The Fastest Way to Higher Profits

What is the fastest way for a business to get their profit lines up? The answer is, wait for it, à improve your pricing policies. One study several years back concluded that the average small business spent less than 8 hours a year formulating their prices. In fact, most business never formulate their prices at all. Rather they look at the “market price” to decide what their price should be. Let’s think about the logic here. How smart is it to let your competitors set your prices?


What if it was possible to raise your prices and have that change go straight to the bottom line? It is absolutely possible. I suspect that most business could raise their prices by 2 or 3 percent without losing any noticeable number of customers. It’s just too small a number for customers to justify spending time to find a replacement. So, do this exercise – multiply total sales by 3% divide that number by the average customers annual billing. The result is the number of customers you could lose and still be at the same profit level. That is making the same money but working less.


Now let’s think about some bigger money. What if you could move that price up by 5 to 7 percent? That’s a pretty big jump. If your sales were 1 million, a 7% bump amounts to $70,000. That’s not chump change for most of us. But how do you do it without losing a lot of customers?

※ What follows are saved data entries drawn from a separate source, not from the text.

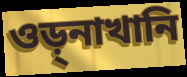
ওড়্নাখানি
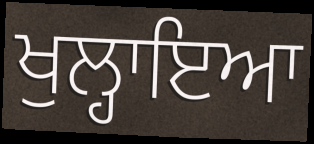
ਖੁਲ੍ਹਾਇਆ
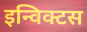
इन्विक्टस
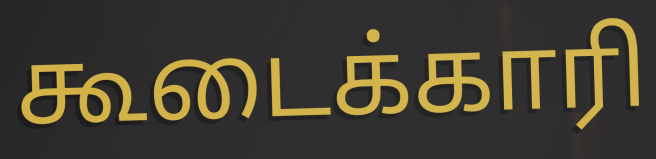
கூடைக்காரி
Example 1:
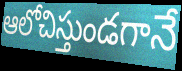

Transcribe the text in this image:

ఆలోచిస్తుండగానే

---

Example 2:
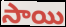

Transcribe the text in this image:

సాయి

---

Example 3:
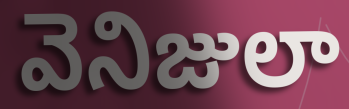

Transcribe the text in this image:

వెనిజులా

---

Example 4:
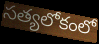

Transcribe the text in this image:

సత్యలోకంలో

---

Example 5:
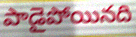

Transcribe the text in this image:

పాడైపోయినది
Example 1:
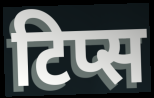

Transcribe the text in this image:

टिप्स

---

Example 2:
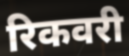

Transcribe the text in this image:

रिकवरी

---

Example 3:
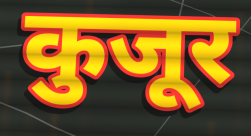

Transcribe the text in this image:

कुजूर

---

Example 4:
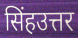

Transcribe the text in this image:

सिंहउत्तर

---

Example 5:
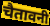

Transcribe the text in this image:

चैतावनी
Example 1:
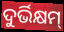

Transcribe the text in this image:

ଦୁର୍ଭିକ୍ଷମ୍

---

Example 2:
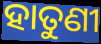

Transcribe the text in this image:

ହାତୁଣୀ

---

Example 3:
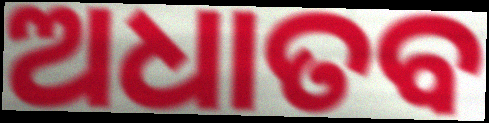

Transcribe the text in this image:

ଅଧାତବ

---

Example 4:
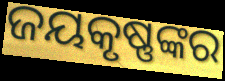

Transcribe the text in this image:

ଜୟକୃଷ୍ଣଙ୍କର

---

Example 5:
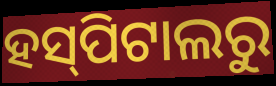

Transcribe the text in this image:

ହସ୍‍ପିଟାଲରୁ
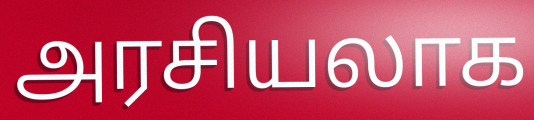
அரசியலாக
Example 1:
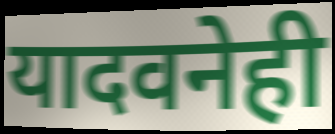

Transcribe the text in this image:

यादवनेही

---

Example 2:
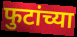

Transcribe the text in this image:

फुटांच्या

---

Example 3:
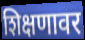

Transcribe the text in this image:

शिक्षणावर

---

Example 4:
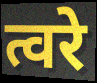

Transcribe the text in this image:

त्वरे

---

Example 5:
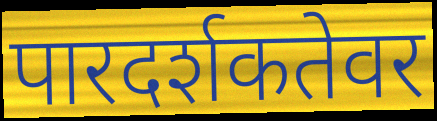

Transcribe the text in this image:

पारदर्शकतेवर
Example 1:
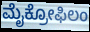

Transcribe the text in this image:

ಮೈಕ್ರೋಫಿಲಂ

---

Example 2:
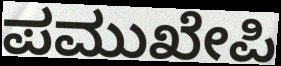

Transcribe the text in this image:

ಪಮುಖೇಪಿ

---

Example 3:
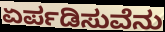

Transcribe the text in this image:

ಏರ್ಪಡಿಸುವೆನು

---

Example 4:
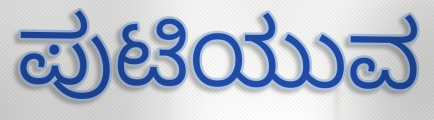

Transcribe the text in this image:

ಪುಟಿಯುವ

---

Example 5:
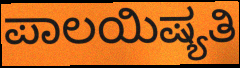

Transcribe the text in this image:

ಪಾಲಯಿಷ್ಯತಿ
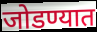
जोडण्यात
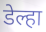
डेल्हा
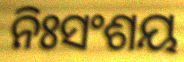
ନିଃସଂଶୟ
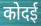
कोदई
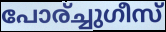
പോര്ച്ചുഗീസ്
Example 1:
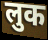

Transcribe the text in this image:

लुक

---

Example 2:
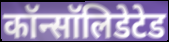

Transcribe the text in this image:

कॉन्सॉलिडेटेड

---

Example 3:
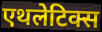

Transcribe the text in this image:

एथलेटिक्स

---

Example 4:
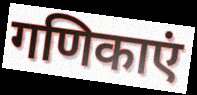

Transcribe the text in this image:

गणिकाएं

Big changes, big rewards, requires work. There are lots of ways to approach the problem and here are a couple of steps that will work for a lot of you:

  1. Figure out how to differentiate your product from your competitors. I know, you’re in an industry in which the products are a commodity. The good news is that the theory that any product is a commodity is probably wrong. You can find differences.

  2. Figure out what your value proposition is. What is it about your products that your current customers find particularly appealing?

  3. Start doing a better job of communicating those values in all your literature, blog posts, etc.

  4. Offer your customers the option of picking a package of services/products from a menu with three options. Packages are very hard to compare. Just think about what a pain it the last time was when you tried to compare liability insurance policies from different insurance companies.

Is better pricing the fastest way to higher profits? It’s not likely that any small business is wasting so much money that cost cutting can get them that 5% jump in profits. Better pricing is a gift that will keep on giving year after year, while cost cutting has a limit that will only get you so far.